» Work required: Retype every entry exactly, down to the last character.
╭──
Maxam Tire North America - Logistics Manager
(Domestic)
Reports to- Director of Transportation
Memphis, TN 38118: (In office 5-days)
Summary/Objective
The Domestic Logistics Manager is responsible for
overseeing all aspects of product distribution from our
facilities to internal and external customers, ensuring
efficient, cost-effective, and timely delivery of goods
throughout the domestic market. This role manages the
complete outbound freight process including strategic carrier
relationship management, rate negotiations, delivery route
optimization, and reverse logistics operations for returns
╰──
» Your response:
Maxam Tire North America - Logistics Manager
(Domestic)
Reports to- Director of Transportation
Memphis, TN 38118: (In office 5-days)
Summary/Objective
The Domestic Logistics Manager is responsible for
overseeing all aspects of product distribution from our
facilities to internal and external customers, ensuring
efficient, cost-effective, and timely delivery of goods
throughout the domestic market. This role manages the
complete outbound freight process including strategic carrier
relationship management, rate negotiations, delivery route
optimization, and reverse logistics operations for returns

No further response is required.